Penulis : Ivan Xaverius | Sangihe
Gempa bumi tektonik berkekuatan magnitudo 6,8 mengguncang wilayah Mindanao, Filipina, Jumat (26/6/2026) pukul 18.34 WIB.
Badan Meteorologi, Klimatologi, dan Geofisika (BMKG) memastikan gempa tersebut tidak berpotensi tsunami.
Hasil analisis BMKG menunjukkan episenter gempa berada pada koordinat 5,40° LU dan 125,23° BT atau sekitar 200 kilometer barat laut Tahuna, Sulawesi Utara, dengan kedalaman 31 kilometer.
Direktur Gempabumi dan Tsunami BMKG, Dr.

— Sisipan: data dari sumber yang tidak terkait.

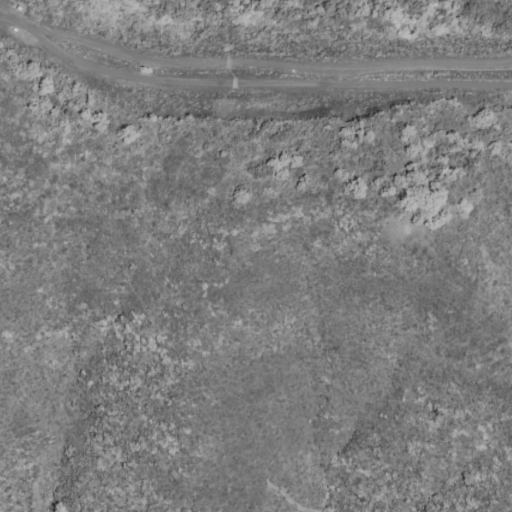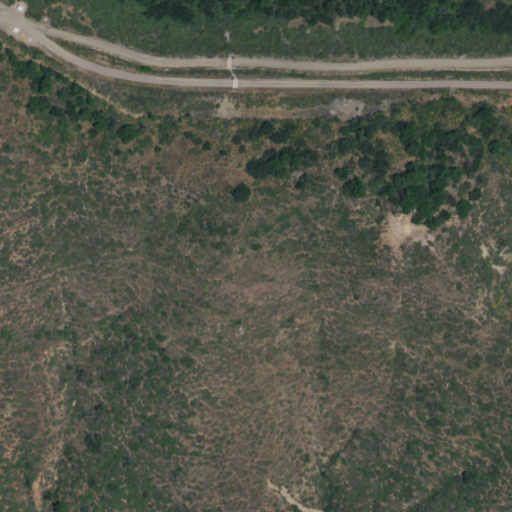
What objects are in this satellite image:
road: (249, 81)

Wijayanto, S.T., M.Sc., menjelaskan gempa tersebut merupakan jenis gempa dangkal akibat aktivitas subduksi lempeng laut Filipina dengan mekanisme pergerakan geser (strike-slip).
Getaran gempa dirasakan di sejumlah wilayah Sulawesi Utara, khususnya Kepulauan Sangihe dan Talaud.
Berdasarkan estimasi peta guncangan BMKG, intensitas tertinggi mencapai skala V MMI di Kepulauan Marore.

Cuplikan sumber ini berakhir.